For years now, the voice of Claire Boucher has evoked a feeling unparalleled by anything else - like a sense of artificial etherealism. The soft, almost ecclesiastic nature of these vocals lends her music the otherworldly vibe that has been associated with Grimes as an artist since the very beginning, and Miss Anthropocene is very much in-keeping with that legacy.
‘Miss Anthropocene’ is a self-described concept album about “the anthropomorphic Goddess of Climate Change: A psychedelic, space-dwelling demon/beauty-Queen who relishes the end of the world”. This so-called goddess is (apparently) “composed of Ivory and Oil”, which is either a sugary placebo or genius creativity, befitting of 'Miss Anthropocene' - “anthropocene” is the current geological period of humanity’s domination of planet Earth, and in this context, a pun on the word “misanthrope” - someone distrusting of mankind . The record feels slick and polished, yet natural and unnatural. Like Grimes’ previous music, it’s a scary, ambient, and muddlingly beautiful mess.
‘So Heavy I Fell Through the Earth’ introduces the album’s concept unsubtly; the track’s title is repeated over and over throughout its six minutes. Nature and technology are clearly the two themes battling for supremacy here. ‘Darkseid’ is layered over a hip-hop beat and a dark electronic atmosphere, with glittering sections of Mandarin from featured artist 潘PAN.
Of the previously-released singles, ‘Delete Forever’ is the most muted – feeling somewhat incongruous with its title. The track inspires thoughts of the robotic AI storylines Grimes normally concerns herself with, but actually has its foundations in country music and is built entirely with acoustic guitar and an intense bridge vocal.
'Violence’ is a pounding, thumping techno cut that just demands repeat listens.
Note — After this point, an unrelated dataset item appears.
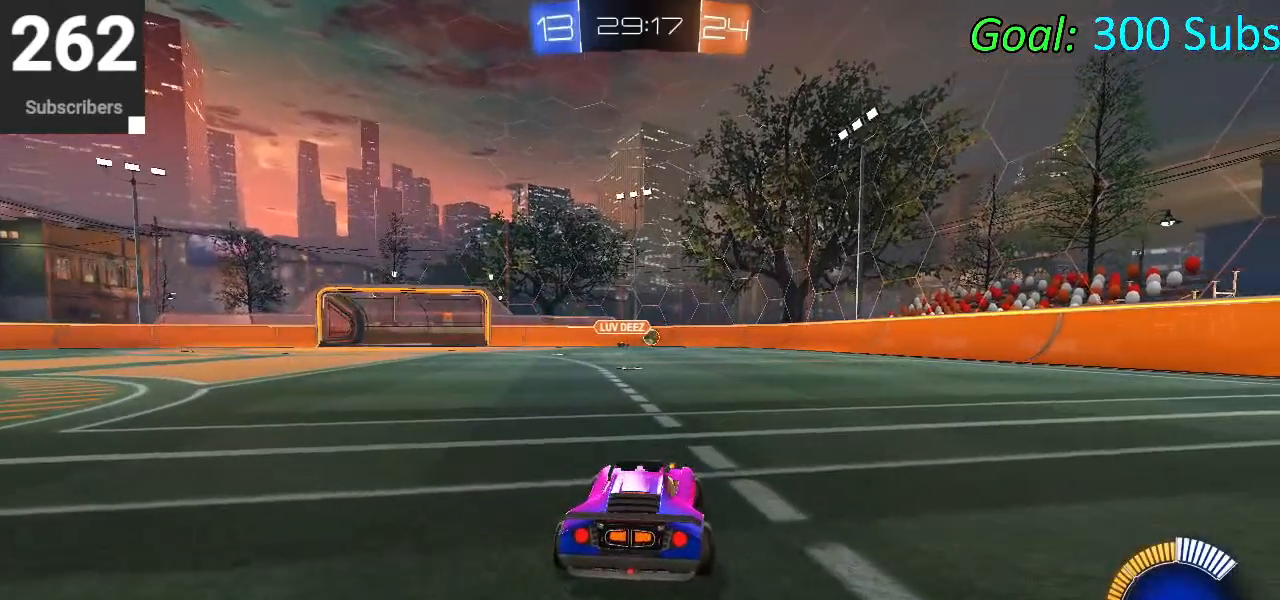
{"buttons": [], "left_stick": "center", "right_stick": "center", "events": []}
It’s impossible to get enough of this track; within the setting of Miss Anthropocene, the knife-edge juxtaposition between ‘Violence’ and ‘Delete Forever’ is perhaps one of the most interesting elements of the album’s construction.
Moving incredulously from techno to drum ‘n’ bass, ‘4Æ’ takes elements from Indian classical music and underground dance basslines, set under Grimes’ trademark magical vocals. This track feels like something that could’ve been on the Voyager Golden Record, jetted out into space - it’s a display of so many different reaches of music created by humanity. Perhaps that was Grimes’ intention, but it’s not a perhaps, it’s more like an obviously that was Grimes’ intention, with an album name like ‘Miss Anthropocene’, it’s clear that Grimes set out to make a record drawing on music from every corner of the world.
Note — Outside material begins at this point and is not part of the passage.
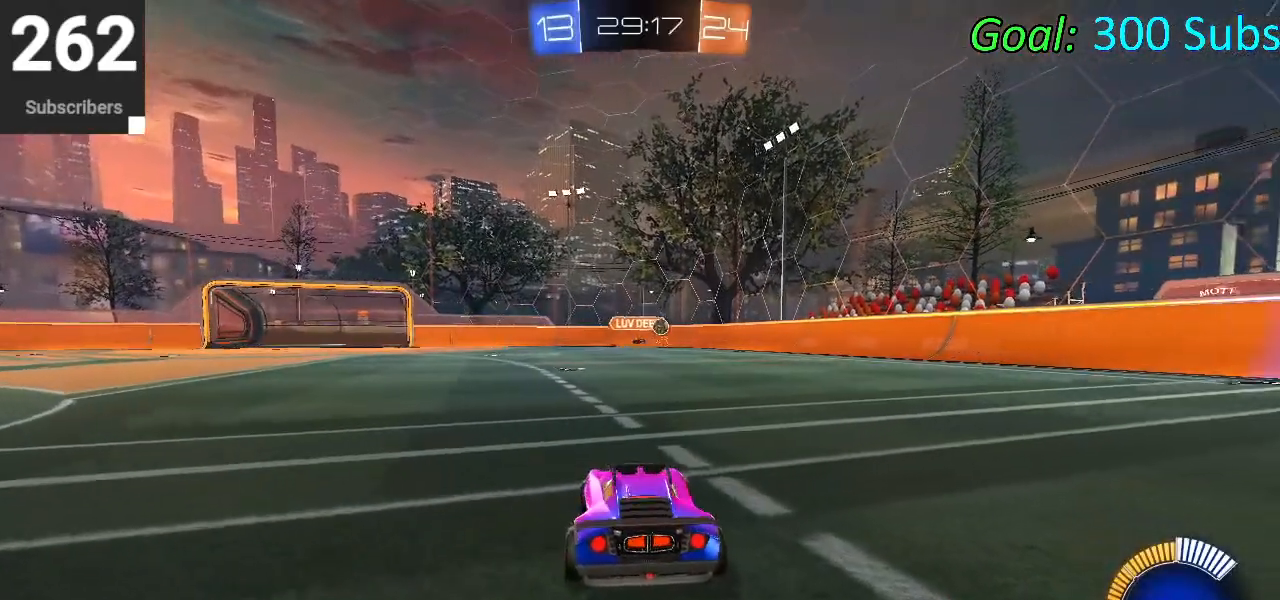
{"buttons": [], "left_stick": "center", "right_stick": "center", "events": []}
‘My Name is Dark’ takes us back to sounds from ‘Art Angels’, with overbearing heavy guitar scrapes and unnerving childlike vocals. Grimes sings in a muted tone: “I am an angel of death/and fuck the world/you stupid girl...that’s what the drugs are for.”
As ‘Miss Anthropocene’ comes to an end, we’re gradually led down the crescendo of the record. ‘4Æ’ feels like the centre of the album, the core of ‘Miss Anthropocene’’s Earth. It’s the track with the most obvious nod to the current anthropocene, and the final five tracks of the record are all somewhat reserved in their sound. Lyrically, they are just as alive and thoughtful as the beginning of the album, but sonically, they seem subdued. ‘Miss Anthropocene’ is a project that feels like it could belong to no artist other than Grimes. During her fifth album, we’re brought to the tip of an iceberg through the lens of her own making, invited on an adventure alongside the Goddess of Climate Change...and what an adventure it is.
This piece of work is a constant tug-of-war between humanity, nature, and technology, and our complex relationship with the place we call home.